▶ Data section:
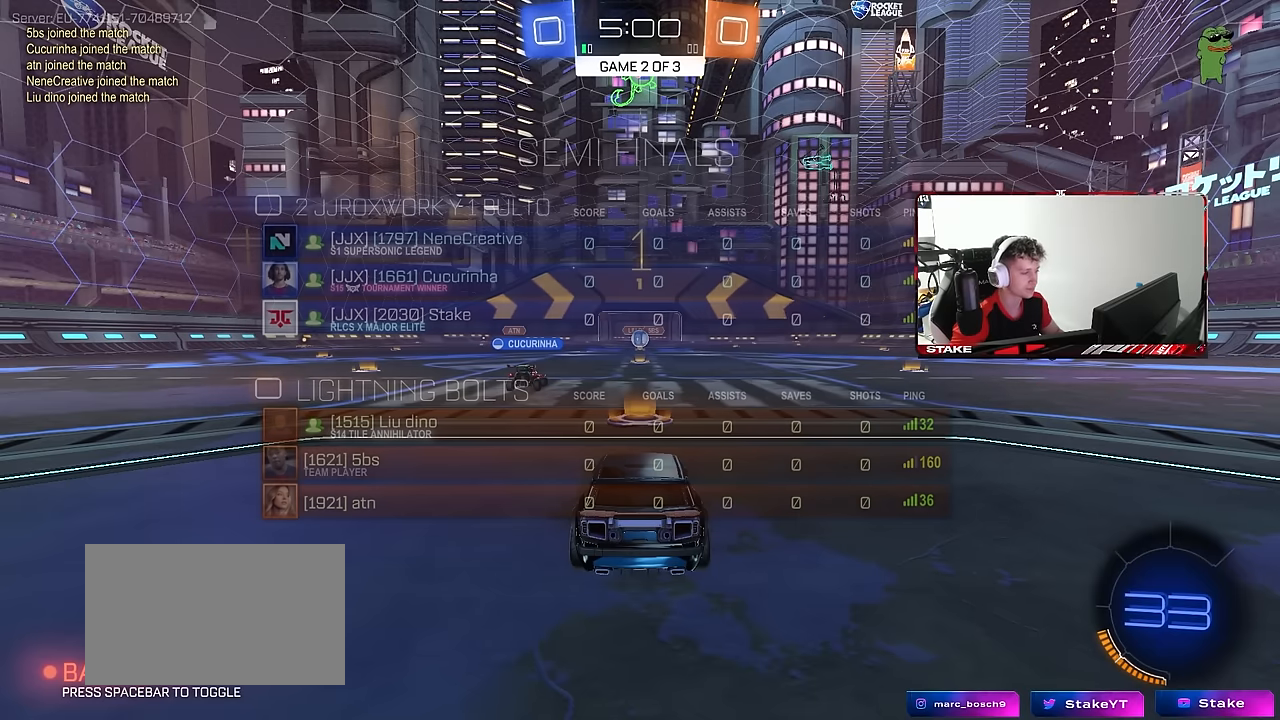
{"keys": ["d", "w"], "mouse": ["left"], "mouse_move": "still", "events": [[66, "d", "down"]]}
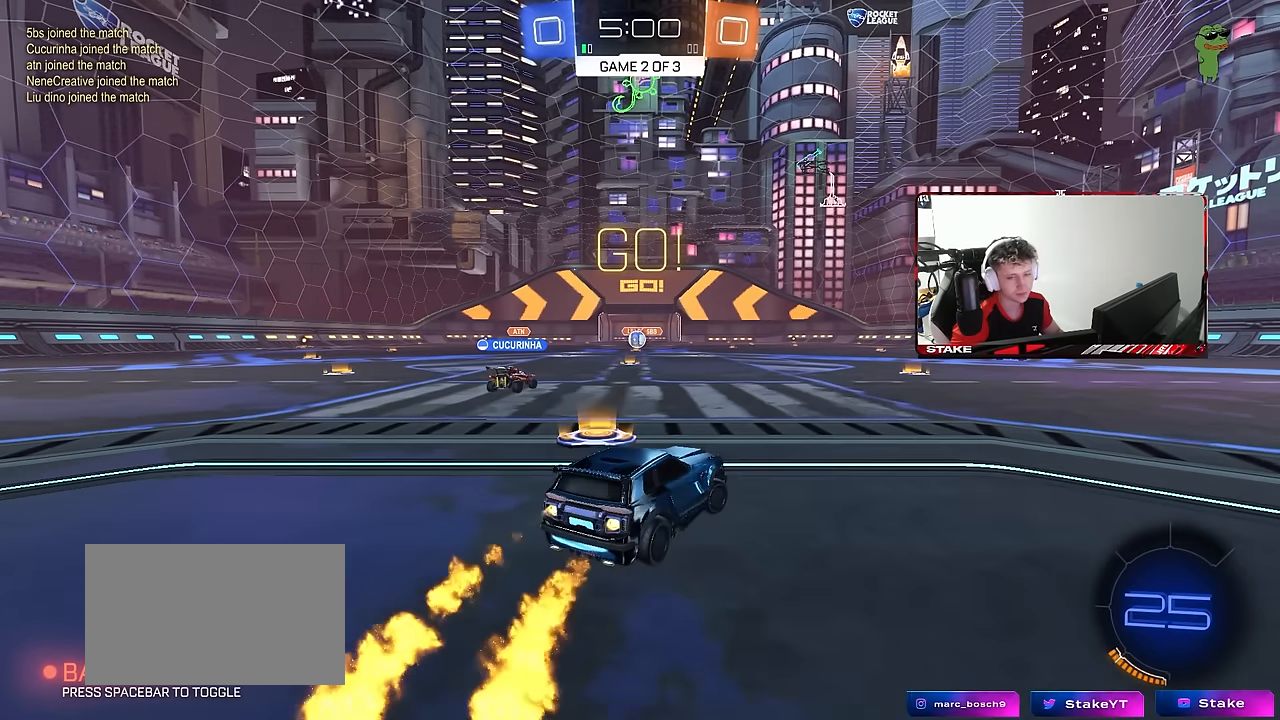
{"keys": ["d", "s", "shift"], "mouse": ["left"], "mouse_move": "still", "events": [[266, "d", "up"], [266, "mouse_right", "down"], [316, "shift", "down"], [366, "d", "down"], [366, "mouse_right", "up"], [416, "mouse_right", "down"], [466, "s", "down"], [466, "w", "up"], [500, "mouse_right", "up"]]}
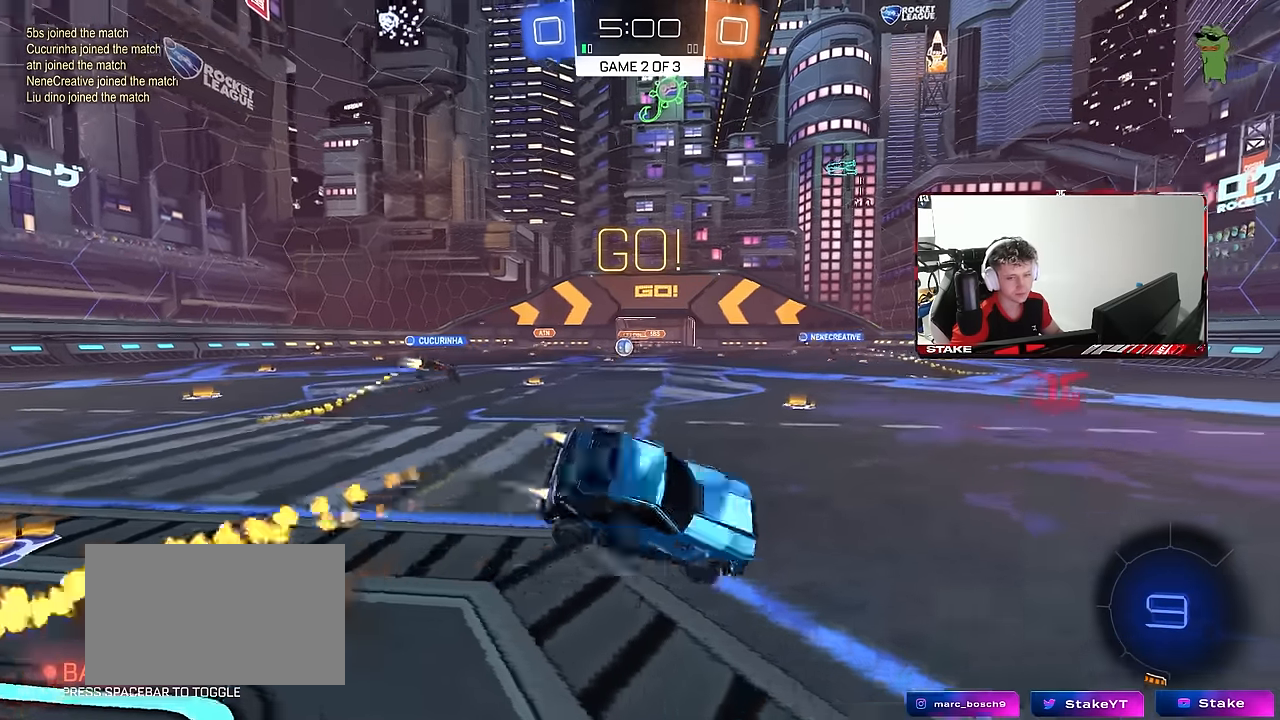
{"keys": ["d", "s", "shift"], "mouse": ["left"], "mouse_move": "still", "events": [[283, "s", "up"], [383, "s", "down"]]}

▶ Task: Drop the pictures, then repeat the material word for word.

▶ Task output:
{"keys": ["d", "w"], "mouse": ["left"], "mouse_move": "still", "events": [[66, "d", "down"]]}
{"keys": ["d", "s", "shift"], "mouse": ["left"], "mouse_move": "still", "events": [[266, "d", "up"], [266, "mouse_right", "down"], [316, "shift", "down"], [366, "d", "down"], [366, "mouse_right", "up"], [416, "mouse_right", "down"], [466, "s", "down"], [466, "w", "up"], [500, "mouse_right", "up"]]}
{"keys": ["d", "s", "shift"], "mouse": ["left"], "mouse_move": "still", "events": [[283, "s", "up"], [383, "s", "down"]]}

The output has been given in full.